- **To do**:
1 - In the account of Whitman's birthday dinner, how long does Horace tell W. he has stayed?
2 - Repeat the account of Whitman's birthday dinner word for word from "Everybody felicitating himself" to "Bucke with me.".
3 - Name every person mentioned by name in the last paragraph of the account of Whitman's birthday dinner, the one that begins "Everybody felicitating himself".
[Provided text Boundary: Start]
Thus we went on till ten o'clock—laughter, talking, speechifying, the neighborhood stirred (the food in courses, soup leading)—children and others collected out of doors. In the end I leaned over to W. (others had suggested it, too) and insisted that he should go. "I guess I had better—though this thing might tempt me all night." Rising then—Warren assisting—and all in accord getting on their feet—W. then feebly (led) towards the door—shaking hands with the gathered friends—said to me, "Ain't it funny, Horace, I came down for ten minutes and here I believe I have stayed an hour." "You have stayed four hours, Walt." "Is it so? What a garrulity! What a garrulity!" Met Longaker in hallway and said with simple unaffectedness, "Why, here you are, Longaker—glad to see you—and why didn't you say something? And Doctor, I had a partial—very slight—bowel reprisement today." Longaker said, "I will make my little speech to you tomorrow." Kissed Bertha Johnston and Anne in the hallway—greeted all who clustered about him—very slow and weary on his feet—at stairway could not lift his left leg from step to step—I attending (Warren leading) all the way up and I lifting the leg from step to step. W. was not greatly disturbed—when at last in his room simply dropping (seated) on his bed—painfully—saying, "Consuelo is here—not death yet!"—and dropped his nose to the flowers on his coat. There I left him, kissing him good night. [See Appendix II, page 591 for Traubel's text of Whitman's birthday dinner.]

     Everybody felicitating himself and others on the success of the night. Tom Donaldson brings some whiskey over for W. Bush sleeps at Harned's, Bucke with me.
[Provided text Boundary: End]
[Excerpted data Boundary: Start]
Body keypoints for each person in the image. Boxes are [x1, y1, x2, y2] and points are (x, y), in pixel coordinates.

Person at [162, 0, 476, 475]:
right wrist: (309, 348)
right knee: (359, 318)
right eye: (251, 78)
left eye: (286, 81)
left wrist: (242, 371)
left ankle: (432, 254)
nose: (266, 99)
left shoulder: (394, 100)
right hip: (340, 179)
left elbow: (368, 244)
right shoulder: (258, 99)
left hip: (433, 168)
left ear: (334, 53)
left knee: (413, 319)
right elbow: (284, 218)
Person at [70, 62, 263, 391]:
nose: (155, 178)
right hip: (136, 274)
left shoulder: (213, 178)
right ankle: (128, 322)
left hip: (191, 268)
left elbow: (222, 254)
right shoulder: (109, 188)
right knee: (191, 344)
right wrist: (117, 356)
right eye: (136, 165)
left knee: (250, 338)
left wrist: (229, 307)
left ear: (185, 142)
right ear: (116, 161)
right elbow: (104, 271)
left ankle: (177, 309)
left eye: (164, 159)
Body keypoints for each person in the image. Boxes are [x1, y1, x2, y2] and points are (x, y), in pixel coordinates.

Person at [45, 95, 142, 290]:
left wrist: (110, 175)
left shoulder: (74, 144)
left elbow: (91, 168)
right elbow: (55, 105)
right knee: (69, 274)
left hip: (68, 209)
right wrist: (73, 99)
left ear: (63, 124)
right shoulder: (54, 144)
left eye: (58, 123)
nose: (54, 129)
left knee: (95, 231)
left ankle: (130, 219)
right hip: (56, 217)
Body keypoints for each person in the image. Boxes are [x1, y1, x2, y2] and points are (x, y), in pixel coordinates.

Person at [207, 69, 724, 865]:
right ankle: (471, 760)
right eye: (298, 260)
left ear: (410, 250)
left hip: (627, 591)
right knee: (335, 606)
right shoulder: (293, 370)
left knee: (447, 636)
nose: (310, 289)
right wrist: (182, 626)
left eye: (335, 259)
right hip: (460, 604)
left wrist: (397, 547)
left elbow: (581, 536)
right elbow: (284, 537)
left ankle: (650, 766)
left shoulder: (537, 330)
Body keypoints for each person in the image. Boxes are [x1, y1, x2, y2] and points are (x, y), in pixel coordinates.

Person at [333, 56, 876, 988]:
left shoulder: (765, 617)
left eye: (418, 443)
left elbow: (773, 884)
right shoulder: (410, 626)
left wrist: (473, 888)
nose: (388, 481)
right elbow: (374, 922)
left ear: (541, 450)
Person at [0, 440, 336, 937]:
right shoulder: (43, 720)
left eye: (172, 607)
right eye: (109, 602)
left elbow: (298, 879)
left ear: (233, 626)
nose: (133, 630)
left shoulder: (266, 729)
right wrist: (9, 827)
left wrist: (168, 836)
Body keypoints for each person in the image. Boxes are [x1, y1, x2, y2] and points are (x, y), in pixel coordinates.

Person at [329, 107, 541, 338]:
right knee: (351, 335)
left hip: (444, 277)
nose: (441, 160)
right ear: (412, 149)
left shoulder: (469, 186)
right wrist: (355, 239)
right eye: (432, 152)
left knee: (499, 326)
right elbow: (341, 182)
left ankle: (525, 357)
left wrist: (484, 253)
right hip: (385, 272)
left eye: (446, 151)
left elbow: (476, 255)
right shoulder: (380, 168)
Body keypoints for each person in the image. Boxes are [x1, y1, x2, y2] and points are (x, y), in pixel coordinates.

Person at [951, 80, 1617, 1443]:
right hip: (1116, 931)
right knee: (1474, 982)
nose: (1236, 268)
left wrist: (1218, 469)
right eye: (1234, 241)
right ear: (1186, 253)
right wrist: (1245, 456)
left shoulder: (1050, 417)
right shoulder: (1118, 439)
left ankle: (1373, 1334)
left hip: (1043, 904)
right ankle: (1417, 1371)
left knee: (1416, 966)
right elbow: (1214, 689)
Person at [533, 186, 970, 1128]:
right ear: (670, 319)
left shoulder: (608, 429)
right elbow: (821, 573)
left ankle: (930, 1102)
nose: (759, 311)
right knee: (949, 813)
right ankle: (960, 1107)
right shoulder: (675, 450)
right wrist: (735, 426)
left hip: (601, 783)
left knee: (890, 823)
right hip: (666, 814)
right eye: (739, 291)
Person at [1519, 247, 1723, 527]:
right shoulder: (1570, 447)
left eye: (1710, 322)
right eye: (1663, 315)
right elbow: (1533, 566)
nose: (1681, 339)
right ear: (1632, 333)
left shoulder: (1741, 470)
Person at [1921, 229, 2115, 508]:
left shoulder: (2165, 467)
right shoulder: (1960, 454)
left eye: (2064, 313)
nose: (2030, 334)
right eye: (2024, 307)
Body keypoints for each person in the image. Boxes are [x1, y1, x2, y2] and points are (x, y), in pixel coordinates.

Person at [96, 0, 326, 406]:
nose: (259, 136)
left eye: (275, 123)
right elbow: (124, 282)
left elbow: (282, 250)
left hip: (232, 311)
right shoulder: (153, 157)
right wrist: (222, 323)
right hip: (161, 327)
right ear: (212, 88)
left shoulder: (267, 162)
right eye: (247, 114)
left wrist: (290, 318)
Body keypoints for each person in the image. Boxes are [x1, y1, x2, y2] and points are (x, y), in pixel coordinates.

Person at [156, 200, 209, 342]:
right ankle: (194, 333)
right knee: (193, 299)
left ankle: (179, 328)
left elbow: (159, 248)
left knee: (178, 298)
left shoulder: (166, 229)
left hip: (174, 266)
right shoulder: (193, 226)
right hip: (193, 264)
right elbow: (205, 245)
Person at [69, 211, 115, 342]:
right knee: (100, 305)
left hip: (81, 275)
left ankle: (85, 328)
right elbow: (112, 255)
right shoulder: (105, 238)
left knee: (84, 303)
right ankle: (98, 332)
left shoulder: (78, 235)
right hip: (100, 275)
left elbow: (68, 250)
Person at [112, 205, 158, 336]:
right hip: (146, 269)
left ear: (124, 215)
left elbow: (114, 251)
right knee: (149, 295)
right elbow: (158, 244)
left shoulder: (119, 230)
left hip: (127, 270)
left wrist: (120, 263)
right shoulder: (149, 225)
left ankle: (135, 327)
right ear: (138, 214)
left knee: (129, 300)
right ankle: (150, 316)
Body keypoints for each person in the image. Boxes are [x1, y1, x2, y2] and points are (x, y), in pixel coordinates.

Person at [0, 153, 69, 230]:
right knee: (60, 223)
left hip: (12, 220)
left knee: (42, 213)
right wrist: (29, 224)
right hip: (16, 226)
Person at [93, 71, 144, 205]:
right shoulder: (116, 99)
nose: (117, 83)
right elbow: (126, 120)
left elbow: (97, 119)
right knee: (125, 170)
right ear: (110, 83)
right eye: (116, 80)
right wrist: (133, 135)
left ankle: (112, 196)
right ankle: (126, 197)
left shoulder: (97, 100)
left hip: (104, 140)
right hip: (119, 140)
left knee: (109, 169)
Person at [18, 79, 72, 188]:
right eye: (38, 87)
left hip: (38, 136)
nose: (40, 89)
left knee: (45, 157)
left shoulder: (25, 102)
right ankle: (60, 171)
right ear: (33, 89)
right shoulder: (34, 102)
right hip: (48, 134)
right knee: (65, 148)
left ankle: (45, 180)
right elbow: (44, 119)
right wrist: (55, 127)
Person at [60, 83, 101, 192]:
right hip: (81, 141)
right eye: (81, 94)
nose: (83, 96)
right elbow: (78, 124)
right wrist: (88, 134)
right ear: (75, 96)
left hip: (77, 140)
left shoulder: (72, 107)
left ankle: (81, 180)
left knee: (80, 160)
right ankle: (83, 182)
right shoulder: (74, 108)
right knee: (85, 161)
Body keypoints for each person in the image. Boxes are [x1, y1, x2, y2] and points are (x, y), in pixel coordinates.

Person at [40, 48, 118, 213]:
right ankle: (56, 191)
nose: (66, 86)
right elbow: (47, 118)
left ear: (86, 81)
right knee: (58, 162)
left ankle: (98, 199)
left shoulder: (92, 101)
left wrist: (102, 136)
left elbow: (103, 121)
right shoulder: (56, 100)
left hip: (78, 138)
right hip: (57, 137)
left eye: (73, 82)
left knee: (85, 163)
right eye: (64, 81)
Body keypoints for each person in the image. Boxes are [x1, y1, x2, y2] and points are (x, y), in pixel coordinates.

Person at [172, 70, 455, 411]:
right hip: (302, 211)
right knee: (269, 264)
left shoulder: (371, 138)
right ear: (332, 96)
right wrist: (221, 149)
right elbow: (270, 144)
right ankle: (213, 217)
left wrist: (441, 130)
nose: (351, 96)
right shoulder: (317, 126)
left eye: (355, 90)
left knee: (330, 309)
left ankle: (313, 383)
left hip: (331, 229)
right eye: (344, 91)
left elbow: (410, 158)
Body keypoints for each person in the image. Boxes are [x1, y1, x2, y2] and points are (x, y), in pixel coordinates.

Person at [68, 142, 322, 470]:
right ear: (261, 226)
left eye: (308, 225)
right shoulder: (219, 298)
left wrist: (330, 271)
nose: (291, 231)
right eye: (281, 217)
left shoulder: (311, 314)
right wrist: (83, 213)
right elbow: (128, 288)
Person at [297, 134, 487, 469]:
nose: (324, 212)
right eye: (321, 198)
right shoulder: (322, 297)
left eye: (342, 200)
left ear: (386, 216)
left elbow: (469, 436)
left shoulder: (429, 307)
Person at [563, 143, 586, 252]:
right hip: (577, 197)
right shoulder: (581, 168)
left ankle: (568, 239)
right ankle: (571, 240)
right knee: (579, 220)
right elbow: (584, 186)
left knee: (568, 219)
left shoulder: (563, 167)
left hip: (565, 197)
[Excerpted data Boundary: End]
- **Outputs for the tasks**:
1 - Four hours.

2 -
Everybody felicitating himself and others on the success of the night. Tom Donaldson brings some whiskey over for W. Bush sleeps at Harned's, Bucke with me.

3 - Tom Donaldson, W., Bush, Harned, Bucke